Field Type Returned Notes
_raw list   One state record per principal. Each record is a dictionary with the fields below. When C(result_format=record) (default), returns a list of records; a single-term lookup is unwrapped by Ansible to a plain dict. When C(result_format=map_record), the lookup returns a dictionary keyed by the input principal name.

Examples

# Check whether a service principal exists and has keys
- name: Pre-flight check before keytab issuance
  ansible.builtin.assert:
    that:
      - principal_state.exists
      - principal_state.has_keytab
    fail_msg: "Service principal is missing or has no keys"
  vars:
    principal_state: "{{ lookup('eigenstate.ipa.principal',
                          'HTTP/web01.example.com',
                          server='idm-01.example.com',
                          ipaadmin_password=lookup('env', 'IPA_ADMIN_PASSWORD')) }}"

# Check a host principal
- name: Verify host enrolled before requesting cert
  ansible.builtin.debug:
    msg: "{{ lookup('eigenstate.ipa.principal',
             'host/node01.example.com',
             server='idm-01.example.com',
             kerberos_keytab='/etc/admin.keytab') }}"

# Check a user principal for lock state
- name: Inspect user principal state
  ansible.builtin.set_fact:
    user_state: "{{ lookup('eigenstate.ipa.principal',
                    'svc-deploy',
                    server='idm-01.example.com',
                    kerberos_keytab='/etc/admin.keytab') }}"
- ansible.builtin.debug:
    msg: "Account locked: {{ user_state.disabled }}, last auth: {{ user_state.last_auth }}"

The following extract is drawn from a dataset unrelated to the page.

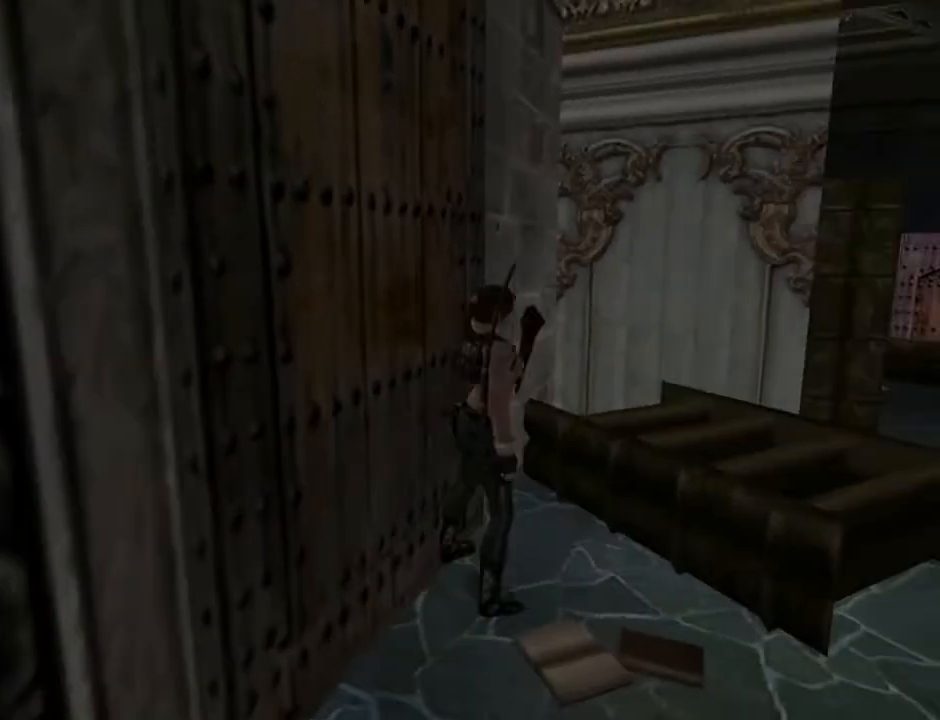
{"buttons": ["SQUARE", "DPAD_UP"], "left_stick": "center", "right_stick": "center", "events": [[67, "DPAD_RIGHT", "up"], [67, "SQUARE", "down"], [233, "DPAD_UP", "down"]]}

# Multiple principals in one lookup
- name: Pre-flight for several services
  ansible.builtin.set_fact:
    states: "{{ lookup('eigenstate.ipa.principal',
                'HTTP/web01.example.com', 'ldap/ldap01.example.com',
                server='idm-01.example.com',
                kerberos_keytab='/etc/admin.keytab') }}"

# Named mapping of multiple principals
- name: Pre-flight map for several services
  ansible.builtin.set_fact:
    state_map: "{{ lookup('eigenstate.ipa.principal',
                   'HTTP/web01.example.com', 'ldap/ldap01.example.com',
                   server='idm-01.example.com',
                   kerberos_keytab='/etc/admin.keytab',
                   result_format='map_record') }}"

# Find all service principals
- name: List all registered services
  ansible.builtin.debug:
    msg: "{{ lookup('eigenstate.ipa.principal',
             operation='find',
             principal_type='service',
             server='idm-01.example.com',
             kerberos_keytab='/etc/admin.keytab') }}"

# Find service principals matching a pattern
- name: Find HTTP services
  ansible.builtin.debug:
    msg: "{{ lookup('eigenstate.ipa.principal',
             operation='find',
             principal_type='service',
             criteria='HTTP',
             server='idm-01.example.com',
             kerberos_keytab='/etc/admin.keytab') }}"

# Use with environment variables
- name: Check principal using env-backed auth
  ansible.builtin.debug:
    msg: "{{ lookup('eigenstate.ipa.principal', 'HTTP/web01.example.com') }}"

Example Result Shapes

# principal_state (single-term show)
principal_state:
  name: "HTTP/web01.example.com@EXAMPLE.COM"
  canonical: "HTTP/web01.example.com@EXAMPLE.COM"
  type: "service"
  exists: true
  has_keytab: true
  disabled: null
  last_auth: null

# principal_states (map_record, multiple terms)
principal_states:
  - HTTP/web01.example.com:
      name: "HTTP/web01.example.com@EXAMPLE.COM"
      canonical: "HTTP/web01.example.com@EXAMPLE.COM"
      type: "service"
      exists: true
      has_keytab: true
      disabled: null
      last_auth: null
  - ldap/ldap01.example.com:
      name: "ldap/ldap01.example.com@EXAMPLE.COM"
      canonical: "ldap/ldap01.example.com@EXAMPLE.COM"
      type: "service"
      exists: true
      has_keytab: true
      disabled: null
      last_auth: null

Error Behavior

Lookup failures are task failures unless the caller handles them with Ansible error controls. Authentication, missing objects, invalid modes, and unavailable IdM APIs should be treated as explicit workflow failures.